MR. MARCUS: This all went away after the settlement?
300
MR. MORRISON: They actually paid Williams a whole bunch of money. He went off
someplace. He had been divorced in the meantime.
MR. MARCUS: The company paid him some money?
MR. MORRISON: Oh, yeah, they paid him a whole bunch of money—I don’t know,
probably as much as a million dollars.
MR. MARCUS: Really?
MR. MORRISON: Just because they were paying everybody.
MR. MARCUS: And they wanted to get rid of everything.
MR. MORRISON: Yes. I mean, they had no end game. They couldn’t figure out what to
do—here was this guy who they thought they had completely tied up in knots, but they
couldn’t do anything with him.

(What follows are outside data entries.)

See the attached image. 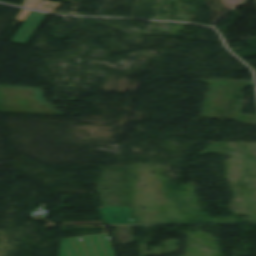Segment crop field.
Here are the masks:
<instances>
[{"label":"crop field","instance_id":"obj_3","mask_svg":"<svg viewBox=\"0 0 256 256\" xmlns=\"http://www.w3.org/2000/svg\"><path fill=\"white\" fill-rule=\"evenodd\" d=\"M46 17L47 14L33 11L12 42L26 45Z\"/></svg>","mask_w":256,"mask_h":256},{"label":"crop field","instance_id":"obj_1","mask_svg":"<svg viewBox=\"0 0 256 256\" xmlns=\"http://www.w3.org/2000/svg\"><path fill=\"white\" fill-rule=\"evenodd\" d=\"M0 112L63 115L48 103L41 88L0 85Z\"/></svg>","mask_w":256,"mask_h":256},{"label":"crop field","instance_id":"obj_4","mask_svg":"<svg viewBox=\"0 0 256 256\" xmlns=\"http://www.w3.org/2000/svg\"><path fill=\"white\" fill-rule=\"evenodd\" d=\"M107 224H133L130 207H102Z\"/></svg>","mask_w":256,"mask_h":256},{"label":"crop field","instance_id":"obj_2","mask_svg":"<svg viewBox=\"0 0 256 256\" xmlns=\"http://www.w3.org/2000/svg\"><path fill=\"white\" fill-rule=\"evenodd\" d=\"M60 256H115L107 233L69 237L61 241Z\"/></svg>","mask_w":256,"mask_h":256},{"label":"crop field","instance_id":"obj_5","mask_svg":"<svg viewBox=\"0 0 256 256\" xmlns=\"http://www.w3.org/2000/svg\"><path fill=\"white\" fill-rule=\"evenodd\" d=\"M30 13L29 10L22 9L18 16L15 18L16 21L24 22L28 14Z\"/></svg>","mask_w":256,"mask_h":256}]
</instances>
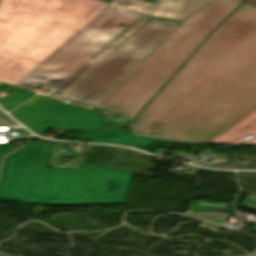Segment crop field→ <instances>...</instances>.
Returning a JSON list of instances; mask_svg holds the SVG:
<instances>
[{"instance_id": "crop-field-16", "label": "crop field", "mask_w": 256, "mask_h": 256, "mask_svg": "<svg viewBox=\"0 0 256 256\" xmlns=\"http://www.w3.org/2000/svg\"><path fill=\"white\" fill-rule=\"evenodd\" d=\"M3 113L1 110H0V114Z\"/></svg>"}, {"instance_id": "crop-field-15", "label": "crop field", "mask_w": 256, "mask_h": 256, "mask_svg": "<svg viewBox=\"0 0 256 256\" xmlns=\"http://www.w3.org/2000/svg\"><path fill=\"white\" fill-rule=\"evenodd\" d=\"M11 150V148L8 146V144H4V145H0V162H1V159L2 157L9 153Z\"/></svg>"}, {"instance_id": "crop-field-11", "label": "crop field", "mask_w": 256, "mask_h": 256, "mask_svg": "<svg viewBox=\"0 0 256 256\" xmlns=\"http://www.w3.org/2000/svg\"><path fill=\"white\" fill-rule=\"evenodd\" d=\"M120 131L121 130L112 127L92 135H85V138L91 142L120 143L131 146H135L142 139L140 136L120 133Z\"/></svg>"}, {"instance_id": "crop-field-7", "label": "crop field", "mask_w": 256, "mask_h": 256, "mask_svg": "<svg viewBox=\"0 0 256 256\" xmlns=\"http://www.w3.org/2000/svg\"><path fill=\"white\" fill-rule=\"evenodd\" d=\"M11 114L39 135L47 126L91 133L111 123L105 115L45 96H36Z\"/></svg>"}, {"instance_id": "crop-field-3", "label": "crop field", "mask_w": 256, "mask_h": 256, "mask_svg": "<svg viewBox=\"0 0 256 256\" xmlns=\"http://www.w3.org/2000/svg\"><path fill=\"white\" fill-rule=\"evenodd\" d=\"M50 148L29 143L5 158L0 199L56 205L127 202L134 173L84 162L80 170L48 168Z\"/></svg>"}, {"instance_id": "crop-field-8", "label": "crop field", "mask_w": 256, "mask_h": 256, "mask_svg": "<svg viewBox=\"0 0 256 256\" xmlns=\"http://www.w3.org/2000/svg\"><path fill=\"white\" fill-rule=\"evenodd\" d=\"M148 17L140 16L133 24L126 28L120 35H118L109 45H107L100 53L92 58L86 65H84L77 73H75L69 80L60 86L50 96L60 99L66 94L77 82H79L88 72L111 54L120 44H122L136 29L141 26Z\"/></svg>"}, {"instance_id": "crop-field-1", "label": "crop field", "mask_w": 256, "mask_h": 256, "mask_svg": "<svg viewBox=\"0 0 256 256\" xmlns=\"http://www.w3.org/2000/svg\"><path fill=\"white\" fill-rule=\"evenodd\" d=\"M255 110L256 8L244 3L129 126L135 135L208 143Z\"/></svg>"}, {"instance_id": "crop-field-2", "label": "crop field", "mask_w": 256, "mask_h": 256, "mask_svg": "<svg viewBox=\"0 0 256 256\" xmlns=\"http://www.w3.org/2000/svg\"><path fill=\"white\" fill-rule=\"evenodd\" d=\"M107 5L99 0H1L0 84L17 85Z\"/></svg>"}, {"instance_id": "crop-field-6", "label": "crop field", "mask_w": 256, "mask_h": 256, "mask_svg": "<svg viewBox=\"0 0 256 256\" xmlns=\"http://www.w3.org/2000/svg\"><path fill=\"white\" fill-rule=\"evenodd\" d=\"M180 24L149 20L88 73L61 100L93 109Z\"/></svg>"}, {"instance_id": "crop-field-12", "label": "crop field", "mask_w": 256, "mask_h": 256, "mask_svg": "<svg viewBox=\"0 0 256 256\" xmlns=\"http://www.w3.org/2000/svg\"><path fill=\"white\" fill-rule=\"evenodd\" d=\"M36 94L35 92L28 91L22 88L17 89L13 93H11L9 96L4 98L3 100L0 101V104L3 106V108L6 111H9L25 101L26 99L30 98Z\"/></svg>"}, {"instance_id": "crop-field-14", "label": "crop field", "mask_w": 256, "mask_h": 256, "mask_svg": "<svg viewBox=\"0 0 256 256\" xmlns=\"http://www.w3.org/2000/svg\"><path fill=\"white\" fill-rule=\"evenodd\" d=\"M0 125L18 126L9 116L3 114L0 115Z\"/></svg>"}, {"instance_id": "crop-field-13", "label": "crop field", "mask_w": 256, "mask_h": 256, "mask_svg": "<svg viewBox=\"0 0 256 256\" xmlns=\"http://www.w3.org/2000/svg\"><path fill=\"white\" fill-rule=\"evenodd\" d=\"M153 141L200 145V143H197V142H189V141H182V140L153 139V138L145 137L137 146L148 148L150 143Z\"/></svg>"}, {"instance_id": "crop-field-9", "label": "crop field", "mask_w": 256, "mask_h": 256, "mask_svg": "<svg viewBox=\"0 0 256 256\" xmlns=\"http://www.w3.org/2000/svg\"><path fill=\"white\" fill-rule=\"evenodd\" d=\"M211 0H158L142 15L180 22Z\"/></svg>"}, {"instance_id": "crop-field-4", "label": "crop field", "mask_w": 256, "mask_h": 256, "mask_svg": "<svg viewBox=\"0 0 256 256\" xmlns=\"http://www.w3.org/2000/svg\"><path fill=\"white\" fill-rule=\"evenodd\" d=\"M243 1L213 0L182 25L103 102L101 107L136 116L179 67Z\"/></svg>"}, {"instance_id": "crop-field-5", "label": "crop field", "mask_w": 256, "mask_h": 256, "mask_svg": "<svg viewBox=\"0 0 256 256\" xmlns=\"http://www.w3.org/2000/svg\"><path fill=\"white\" fill-rule=\"evenodd\" d=\"M108 10L18 87L31 90L38 84L56 89L85 62L103 48L151 3L144 0H111Z\"/></svg>"}, {"instance_id": "crop-field-10", "label": "crop field", "mask_w": 256, "mask_h": 256, "mask_svg": "<svg viewBox=\"0 0 256 256\" xmlns=\"http://www.w3.org/2000/svg\"><path fill=\"white\" fill-rule=\"evenodd\" d=\"M248 134L254 136L239 144H256V111L228 128L209 143L234 144Z\"/></svg>"}]
</instances>
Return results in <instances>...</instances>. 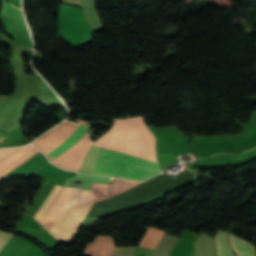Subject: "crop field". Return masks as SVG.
<instances>
[{"label":"crop field","instance_id":"obj_1","mask_svg":"<svg viewBox=\"0 0 256 256\" xmlns=\"http://www.w3.org/2000/svg\"><path fill=\"white\" fill-rule=\"evenodd\" d=\"M140 183L142 182L115 178L112 184H92V191L89 190V192L85 189L64 187L41 224L58 240L69 243L94 203L93 201L116 196ZM87 192L88 194L86 195ZM82 200L83 202L81 203ZM80 203L89 204L79 206Z\"/></svg>","mask_w":256,"mask_h":256},{"label":"crop field","instance_id":"obj_2","mask_svg":"<svg viewBox=\"0 0 256 256\" xmlns=\"http://www.w3.org/2000/svg\"><path fill=\"white\" fill-rule=\"evenodd\" d=\"M101 147L156 162L155 138L142 117L115 119L113 127L91 146L81 172L93 174Z\"/></svg>","mask_w":256,"mask_h":256},{"label":"crop field","instance_id":"obj_3","mask_svg":"<svg viewBox=\"0 0 256 256\" xmlns=\"http://www.w3.org/2000/svg\"><path fill=\"white\" fill-rule=\"evenodd\" d=\"M159 172L157 163L103 148L95 169L97 174L135 180H146Z\"/></svg>","mask_w":256,"mask_h":256},{"label":"crop field","instance_id":"obj_4","mask_svg":"<svg viewBox=\"0 0 256 256\" xmlns=\"http://www.w3.org/2000/svg\"><path fill=\"white\" fill-rule=\"evenodd\" d=\"M88 125H74L64 122L43 138L32 143L46 153L49 161L71 147L88 129ZM43 153V154H44Z\"/></svg>","mask_w":256,"mask_h":256},{"label":"crop field","instance_id":"obj_5","mask_svg":"<svg viewBox=\"0 0 256 256\" xmlns=\"http://www.w3.org/2000/svg\"><path fill=\"white\" fill-rule=\"evenodd\" d=\"M93 143L94 142L89 140V136L86 133L71 148L60 154L51 162L63 169L78 171L86 152Z\"/></svg>","mask_w":256,"mask_h":256},{"label":"crop field","instance_id":"obj_6","mask_svg":"<svg viewBox=\"0 0 256 256\" xmlns=\"http://www.w3.org/2000/svg\"><path fill=\"white\" fill-rule=\"evenodd\" d=\"M113 239L99 236L93 244H90L86 250V256H113Z\"/></svg>","mask_w":256,"mask_h":256},{"label":"crop field","instance_id":"obj_7","mask_svg":"<svg viewBox=\"0 0 256 256\" xmlns=\"http://www.w3.org/2000/svg\"><path fill=\"white\" fill-rule=\"evenodd\" d=\"M198 236L186 230L174 250L171 256H194V240Z\"/></svg>","mask_w":256,"mask_h":256},{"label":"crop field","instance_id":"obj_8","mask_svg":"<svg viewBox=\"0 0 256 256\" xmlns=\"http://www.w3.org/2000/svg\"><path fill=\"white\" fill-rule=\"evenodd\" d=\"M213 239L202 232L195 242L196 256H216Z\"/></svg>","mask_w":256,"mask_h":256},{"label":"crop field","instance_id":"obj_9","mask_svg":"<svg viewBox=\"0 0 256 256\" xmlns=\"http://www.w3.org/2000/svg\"><path fill=\"white\" fill-rule=\"evenodd\" d=\"M231 247L237 256H256L254 246L230 235Z\"/></svg>","mask_w":256,"mask_h":256},{"label":"crop field","instance_id":"obj_10","mask_svg":"<svg viewBox=\"0 0 256 256\" xmlns=\"http://www.w3.org/2000/svg\"><path fill=\"white\" fill-rule=\"evenodd\" d=\"M227 236V232L219 230L217 231L215 241L217 245L218 256H235L228 245Z\"/></svg>","mask_w":256,"mask_h":256},{"label":"crop field","instance_id":"obj_11","mask_svg":"<svg viewBox=\"0 0 256 256\" xmlns=\"http://www.w3.org/2000/svg\"><path fill=\"white\" fill-rule=\"evenodd\" d=\"M177 238L165 234L161 242L150 256H168L169 250L172 248ZM171 251V250H170Z\"/></svg>","mask_w":256,"mask_h":256},{"label":"crop field","instance_id":"obj_12","mask_svg":"<svg viewBox=\"0 0 256 256\" xmlns=\"http://www.w3.org/2000/svg\"><path fill=\"white\" fill-rule=\"evenodd\" d=\"M62 189L61 186L56 185L53 190L51 191V193L48 195V197L46 198V200L43 202V204L41 205V207L38 209V211L36 212L35 216H34V220L37 221L38 223L41 221L43 215L45 214V212L47 211V209L49 208V206L51 205V203L54 201V199L56 198V196L58 195V193L60 192V190Z\"/></svg>","mask_w":256,"mask_h":256},{"label":"crop field","instance_id":"obj_13","mask_svg":"<svg viewBox=\"0 0 256 256\" xmlns=\"http://www.w3.org/2000/svg\"><path fill=\"white\" fill-rule=\"evenodd\" d=\"M39 171H41L47 175L53 176L55 178L61 179L63 181H65L66 178L76 176V173L60 170V169L54 167L53 165H51L50 163L48 165H46L44 168L40 169Z\"/></svg>","mask_w":256,"mask_h":256},{"label":"crop field","instance_id":"obj_14","mask_svg":"<svg viewBox=\"0 0 256 256\" xmlns=\"http://www.w3.org/2000/svg\"><path fill=\"white\" fill-rule=\"evenodd\" d=\"M31 150H33L32 147L30 146H26L24 148H21L20 150L16 151L15 153L11 154L10 156H8L7 158H5L3 161L0 162V173L9 165H11L12 163H14L15 161H17L18 159H20L22 156H24L25 154H27L28 152H30Z\"/></svg>","mask_w":256,"mask_h":256},{"label":"crop field","instance_id":"obj_15","mask_svg":"<svg viewBox=\"0 0 256 256\" xmlns=\"http://www.w3.org/2000/svg\"><path fill=\"white\" fill-rule=\"evenodd\" d=\"M10 237H11V234L0 231V250L7 243Z\"/></svg>","mask_w":256,"mask_h":256},{"label":"crop field","instance_id":"obj_16","mask_svg":"<svg viewBox=\"0 0 256 256\" xmlns=\"http://www.w3.org/2000/svg\"><path fill=\"white\" fill-rule=\"evenodd\" d=\"M17 149H6V150H0V160L3 159L4 157L10 155L11 153L15 152Z\"/></svg>","mask_w":256,"mask_h":256}]
</instances>
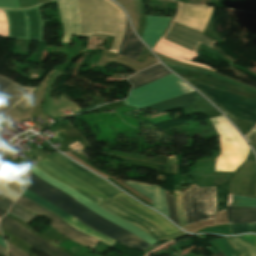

Because he didn’t play by their rules.
MR. MARCUS: So did he ever end up writing anything?
MR. MORRISON: No, but I had all of my files and I sent them to Stan Glanz at the
University of California San Francisco and they are all there. These records are all out in
the public now and lots of people have seen and done lots of things with them. So one of
the arguments we made, and it’s an argument which I’ve pressed in other contexts, is that
the Bar’s rules on secrecy are too strict and the attorney-client privilege is too strict
insofar as we are talking about serious health and safety matters and that they ought to be
opened up. The Bar rules are somewhat less restrictive now than they used to be, but
attorney-client privilege does not allow even a judge to say that the evidentiary value of
this in saving lives ought to overcome the privilege.
MR. MARCUS: This ties into a lot of issues that are still raging about settlement secrecy.
MR. MORRISON: We’ve been involved in this—actually that’s what got me thinking
about it this week because I was on a program talking about it. It isn’t the secret
settlement so much that is the problem, that is, the amount of money that’s paid to it. It’s
all the documents that are—
MR. MARCUS: The documents that are tied up as a result.
MR. MORRISON: You are buying secrecy. We, of course, saw it in the product liability
area, tobacco being one, Dalkon Shield—
MR. MARCUS: Automobile companies.
MR. MORRISON: Automobile companies, silicone gel breast implants was a big
problem. Six years that everything was tied up and nobody knew anything about.
301
The other area where it has been a problem and which really crosses political lines is the
priests and pedophiles. The Catholic Church paid huge amounts of money to families for
not telling the police, not telling anybody else and for allowing the priests to be
transferred to another jurisdiction where they preyed upon young men as well.
When you get the corporate people who are talking about secrecy, we talk about that and
that gets them very nervous. So that was an issue that we were working on off and on.
Never made as much progress as we wanted. It used to be that you couldn’t even
exchange data among plaintiffs’ lawyers. That has all changed now. Mutual protective
orders work pretty well. Agencies still do not get access and lawyers are permitted by the
ethical rules to buy secrecy, get their clients better paid and get themselves better paid
with no fiduciary responsibility, indeed, no ability to tell the regulatory agency or the
Congress about a very dangerous product.